▶ _AIM OF THE TASK_
Answer these questions using the text on commutators of elements in groups:
1. According to the text, what does a commutator indicate?
2. What formula does the text give for the commutator [g, h]?
3. What does the text state is the inverse of the commutator `[x,y]`?

TEXT EXCERPT section start

Commutators of elements in groups

module group-theory.commutators-groups where

Imports

open import foundation.identity-types
open import foundation.universe-levels

open import group-theory.groups

Idea

A commutator gives an indication of the extent to which a group multiplication fails to be commutative.

The commutator of two elements, g and h, of a group G, is the element [g, h] = (gh)(hg)⁻¹.

https://en.wikipedia.org/wiki/Commutator#Group_theory

Definition

module _
  {l : Level} (G : Group l)
  where

  commutator-Group : type-Group G → type-Group G → type-Group G
  commutator-Group x y = right-div-Group G (mul-Group G x y) (mul-Group G y x)

Properties

The commutator of `x` and `y` is unit if and only `x` and `y` commutes

module _
  {l : Level} (G : Group l)
  where

  is-unit-commutator-commute-Group :
    (x y : type-Group G) →
    commute-Group G x y → is-unit-Group G (commutator-Group G x y)
  is-unit-commutator-commute-Group x y H =
    is-unit-right-div-eq-Group G H

  commute-is-unit-commutator-Group :
    (x y : type-Group G) →
    is-unit-Group G (commutator-Group G x y) → commute-Group G x y
  commute-is-unit-commutator-Group x y H =
    eq-is-unit-right-div-Group G H

The inverse of the commutator `[x,y]` is `[y,x]`

  inv-commutator-Group :
    (x y : type-Group G) →
    inv-Group G (commutator-Group G x y) ＝ commutator-Group G y x
  inv-commutator-Group x y =
    inv-right-div-Group G (mul-Group G x y) (mul-Group G y x)

TEXT EXCERPT section end
EXERCISE DATA section start

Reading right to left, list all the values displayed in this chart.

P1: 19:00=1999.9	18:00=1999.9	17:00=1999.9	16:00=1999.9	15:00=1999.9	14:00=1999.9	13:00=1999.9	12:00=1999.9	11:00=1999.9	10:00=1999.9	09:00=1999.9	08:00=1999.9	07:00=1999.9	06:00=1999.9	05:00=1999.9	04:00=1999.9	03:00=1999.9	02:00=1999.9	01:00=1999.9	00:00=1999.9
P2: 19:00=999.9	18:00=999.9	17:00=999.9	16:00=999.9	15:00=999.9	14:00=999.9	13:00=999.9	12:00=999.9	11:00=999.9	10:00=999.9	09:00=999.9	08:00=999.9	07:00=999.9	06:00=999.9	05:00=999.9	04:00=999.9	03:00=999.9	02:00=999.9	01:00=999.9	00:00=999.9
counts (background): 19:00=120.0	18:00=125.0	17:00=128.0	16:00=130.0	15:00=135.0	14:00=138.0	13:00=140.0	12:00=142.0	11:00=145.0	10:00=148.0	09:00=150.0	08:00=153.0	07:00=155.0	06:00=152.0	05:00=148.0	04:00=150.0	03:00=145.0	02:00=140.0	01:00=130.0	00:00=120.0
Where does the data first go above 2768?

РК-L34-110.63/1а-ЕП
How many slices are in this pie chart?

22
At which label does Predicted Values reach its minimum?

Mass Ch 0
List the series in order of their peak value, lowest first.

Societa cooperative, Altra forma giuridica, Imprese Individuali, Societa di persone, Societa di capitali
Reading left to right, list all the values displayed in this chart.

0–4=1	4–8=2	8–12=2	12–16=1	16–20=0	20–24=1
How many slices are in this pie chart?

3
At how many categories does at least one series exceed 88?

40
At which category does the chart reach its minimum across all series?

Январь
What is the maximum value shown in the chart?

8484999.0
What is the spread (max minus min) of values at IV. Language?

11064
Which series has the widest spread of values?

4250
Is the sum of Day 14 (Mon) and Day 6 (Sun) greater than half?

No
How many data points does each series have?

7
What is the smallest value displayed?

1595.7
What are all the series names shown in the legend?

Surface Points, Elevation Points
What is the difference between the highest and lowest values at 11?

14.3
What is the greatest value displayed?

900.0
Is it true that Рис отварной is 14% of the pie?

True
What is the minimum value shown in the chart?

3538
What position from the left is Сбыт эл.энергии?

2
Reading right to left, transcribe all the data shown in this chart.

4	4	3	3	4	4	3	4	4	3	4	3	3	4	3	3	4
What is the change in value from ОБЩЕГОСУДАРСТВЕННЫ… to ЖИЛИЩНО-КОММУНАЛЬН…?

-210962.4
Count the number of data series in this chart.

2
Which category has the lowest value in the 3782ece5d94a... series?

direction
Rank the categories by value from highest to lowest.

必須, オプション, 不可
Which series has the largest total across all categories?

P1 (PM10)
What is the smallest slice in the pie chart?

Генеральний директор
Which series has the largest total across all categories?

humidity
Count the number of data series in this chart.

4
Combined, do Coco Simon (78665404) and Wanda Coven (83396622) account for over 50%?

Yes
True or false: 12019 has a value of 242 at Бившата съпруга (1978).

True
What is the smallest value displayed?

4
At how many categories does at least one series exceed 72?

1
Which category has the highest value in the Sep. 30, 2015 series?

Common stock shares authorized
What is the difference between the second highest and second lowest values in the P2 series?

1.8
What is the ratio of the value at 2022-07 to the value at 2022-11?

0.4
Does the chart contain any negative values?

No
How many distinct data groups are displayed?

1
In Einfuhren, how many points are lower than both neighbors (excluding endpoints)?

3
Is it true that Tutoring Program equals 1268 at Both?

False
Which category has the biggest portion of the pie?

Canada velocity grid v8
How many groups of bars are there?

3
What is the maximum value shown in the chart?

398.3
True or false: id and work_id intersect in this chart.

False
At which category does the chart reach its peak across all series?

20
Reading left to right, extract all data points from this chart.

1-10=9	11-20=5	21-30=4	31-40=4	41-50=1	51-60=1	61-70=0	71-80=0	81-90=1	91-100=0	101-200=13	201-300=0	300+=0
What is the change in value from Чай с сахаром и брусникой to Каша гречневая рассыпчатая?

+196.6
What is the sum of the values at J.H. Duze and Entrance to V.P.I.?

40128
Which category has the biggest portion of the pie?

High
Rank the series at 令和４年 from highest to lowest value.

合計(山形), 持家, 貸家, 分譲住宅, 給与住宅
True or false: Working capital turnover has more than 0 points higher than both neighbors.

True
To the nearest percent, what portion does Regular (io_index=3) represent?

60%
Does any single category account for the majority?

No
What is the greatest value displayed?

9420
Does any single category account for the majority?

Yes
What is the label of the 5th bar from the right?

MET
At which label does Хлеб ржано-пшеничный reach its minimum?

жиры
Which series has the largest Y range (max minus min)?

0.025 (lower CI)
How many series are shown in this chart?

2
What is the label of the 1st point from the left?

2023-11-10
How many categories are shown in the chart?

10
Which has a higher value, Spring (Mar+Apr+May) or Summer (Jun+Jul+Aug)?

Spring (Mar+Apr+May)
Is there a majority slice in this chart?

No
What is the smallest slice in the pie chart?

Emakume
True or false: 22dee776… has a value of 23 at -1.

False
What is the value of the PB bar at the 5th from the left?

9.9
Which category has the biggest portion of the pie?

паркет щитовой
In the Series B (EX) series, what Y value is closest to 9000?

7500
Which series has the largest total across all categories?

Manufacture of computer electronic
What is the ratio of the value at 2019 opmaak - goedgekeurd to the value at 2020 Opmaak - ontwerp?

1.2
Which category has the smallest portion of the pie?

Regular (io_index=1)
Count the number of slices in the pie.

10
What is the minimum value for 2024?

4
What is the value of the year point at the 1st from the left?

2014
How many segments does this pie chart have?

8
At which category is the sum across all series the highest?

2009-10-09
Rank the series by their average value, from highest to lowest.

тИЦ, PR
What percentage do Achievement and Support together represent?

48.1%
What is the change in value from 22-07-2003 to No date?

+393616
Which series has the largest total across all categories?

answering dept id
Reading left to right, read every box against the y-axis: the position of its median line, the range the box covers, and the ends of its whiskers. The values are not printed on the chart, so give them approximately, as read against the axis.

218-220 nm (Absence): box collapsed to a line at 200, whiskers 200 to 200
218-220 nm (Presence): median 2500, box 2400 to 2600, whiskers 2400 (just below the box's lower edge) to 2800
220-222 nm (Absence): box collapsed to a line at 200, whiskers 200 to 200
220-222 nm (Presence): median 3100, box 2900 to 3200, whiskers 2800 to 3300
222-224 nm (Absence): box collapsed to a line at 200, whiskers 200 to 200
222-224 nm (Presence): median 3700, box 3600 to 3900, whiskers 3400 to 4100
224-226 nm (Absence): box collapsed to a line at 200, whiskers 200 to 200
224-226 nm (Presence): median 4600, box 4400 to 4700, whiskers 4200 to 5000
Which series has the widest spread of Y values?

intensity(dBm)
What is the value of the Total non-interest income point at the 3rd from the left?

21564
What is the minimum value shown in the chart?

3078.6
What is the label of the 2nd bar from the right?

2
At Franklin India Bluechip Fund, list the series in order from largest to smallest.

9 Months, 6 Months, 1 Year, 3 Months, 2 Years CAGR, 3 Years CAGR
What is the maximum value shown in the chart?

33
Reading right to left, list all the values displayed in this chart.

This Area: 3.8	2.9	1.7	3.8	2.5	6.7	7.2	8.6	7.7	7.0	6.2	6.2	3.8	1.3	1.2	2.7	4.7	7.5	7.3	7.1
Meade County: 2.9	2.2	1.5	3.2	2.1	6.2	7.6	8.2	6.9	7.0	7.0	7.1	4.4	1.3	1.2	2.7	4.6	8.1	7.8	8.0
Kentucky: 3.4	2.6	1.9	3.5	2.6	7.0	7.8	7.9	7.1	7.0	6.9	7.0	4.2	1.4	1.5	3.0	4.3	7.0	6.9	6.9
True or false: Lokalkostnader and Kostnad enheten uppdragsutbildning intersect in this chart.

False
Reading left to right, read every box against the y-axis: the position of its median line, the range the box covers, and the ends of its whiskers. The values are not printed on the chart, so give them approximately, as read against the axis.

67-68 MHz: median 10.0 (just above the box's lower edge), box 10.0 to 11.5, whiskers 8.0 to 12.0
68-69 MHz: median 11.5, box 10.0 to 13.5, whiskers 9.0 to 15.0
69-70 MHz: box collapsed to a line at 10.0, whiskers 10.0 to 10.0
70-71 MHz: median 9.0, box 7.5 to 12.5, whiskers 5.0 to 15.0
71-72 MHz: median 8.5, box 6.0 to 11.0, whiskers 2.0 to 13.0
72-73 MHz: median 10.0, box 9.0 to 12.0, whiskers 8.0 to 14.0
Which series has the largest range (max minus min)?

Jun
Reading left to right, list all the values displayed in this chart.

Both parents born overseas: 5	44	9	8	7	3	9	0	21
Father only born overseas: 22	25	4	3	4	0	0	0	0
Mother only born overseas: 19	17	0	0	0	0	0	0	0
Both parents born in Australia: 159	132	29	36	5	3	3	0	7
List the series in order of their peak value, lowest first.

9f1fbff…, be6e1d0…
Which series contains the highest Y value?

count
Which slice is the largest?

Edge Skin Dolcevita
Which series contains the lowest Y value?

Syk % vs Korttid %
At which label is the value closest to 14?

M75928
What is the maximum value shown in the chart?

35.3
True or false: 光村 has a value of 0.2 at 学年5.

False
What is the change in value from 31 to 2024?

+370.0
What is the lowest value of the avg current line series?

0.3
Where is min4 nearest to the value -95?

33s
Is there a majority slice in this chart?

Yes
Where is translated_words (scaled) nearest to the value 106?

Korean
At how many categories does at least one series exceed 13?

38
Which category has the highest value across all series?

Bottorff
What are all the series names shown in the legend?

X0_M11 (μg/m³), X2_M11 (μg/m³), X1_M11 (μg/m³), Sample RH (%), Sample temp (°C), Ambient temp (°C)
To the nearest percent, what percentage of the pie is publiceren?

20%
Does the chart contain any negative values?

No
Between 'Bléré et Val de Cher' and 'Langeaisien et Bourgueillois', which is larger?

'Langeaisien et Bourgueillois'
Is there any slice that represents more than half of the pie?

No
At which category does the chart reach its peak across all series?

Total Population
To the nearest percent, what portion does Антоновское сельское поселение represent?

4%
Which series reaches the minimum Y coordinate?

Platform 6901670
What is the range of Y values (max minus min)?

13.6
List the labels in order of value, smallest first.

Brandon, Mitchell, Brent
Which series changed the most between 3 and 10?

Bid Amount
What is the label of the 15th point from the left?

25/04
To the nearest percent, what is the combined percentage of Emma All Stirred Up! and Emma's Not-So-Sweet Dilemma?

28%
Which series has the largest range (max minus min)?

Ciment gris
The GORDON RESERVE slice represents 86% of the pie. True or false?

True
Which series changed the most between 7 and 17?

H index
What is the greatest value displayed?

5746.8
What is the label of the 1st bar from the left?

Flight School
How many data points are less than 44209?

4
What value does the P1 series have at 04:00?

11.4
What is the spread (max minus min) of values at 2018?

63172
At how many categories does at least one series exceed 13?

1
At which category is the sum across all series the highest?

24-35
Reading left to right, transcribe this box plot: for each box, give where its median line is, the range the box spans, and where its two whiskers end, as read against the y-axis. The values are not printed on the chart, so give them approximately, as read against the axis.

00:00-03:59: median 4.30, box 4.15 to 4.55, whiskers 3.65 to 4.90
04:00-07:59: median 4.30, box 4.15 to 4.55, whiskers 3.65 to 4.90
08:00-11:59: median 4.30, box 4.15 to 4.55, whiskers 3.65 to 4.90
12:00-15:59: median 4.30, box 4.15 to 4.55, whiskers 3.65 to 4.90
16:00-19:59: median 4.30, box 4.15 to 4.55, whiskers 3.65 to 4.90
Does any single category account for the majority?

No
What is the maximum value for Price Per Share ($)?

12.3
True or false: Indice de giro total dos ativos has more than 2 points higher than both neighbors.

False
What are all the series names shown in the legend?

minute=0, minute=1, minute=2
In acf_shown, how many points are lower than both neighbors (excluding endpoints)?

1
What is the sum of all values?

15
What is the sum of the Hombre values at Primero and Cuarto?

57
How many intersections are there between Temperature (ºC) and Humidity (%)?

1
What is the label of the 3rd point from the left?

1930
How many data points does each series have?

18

EXERCISE DATA section end

▶ _WRITTEN RESPONSE_
1. It indicates the extent to which a group multiplication fails to be commutative.
2. [g, h] = (gh)(hg)⁻¹.
3. The inverse of `[x,y]` is `[y,x]`.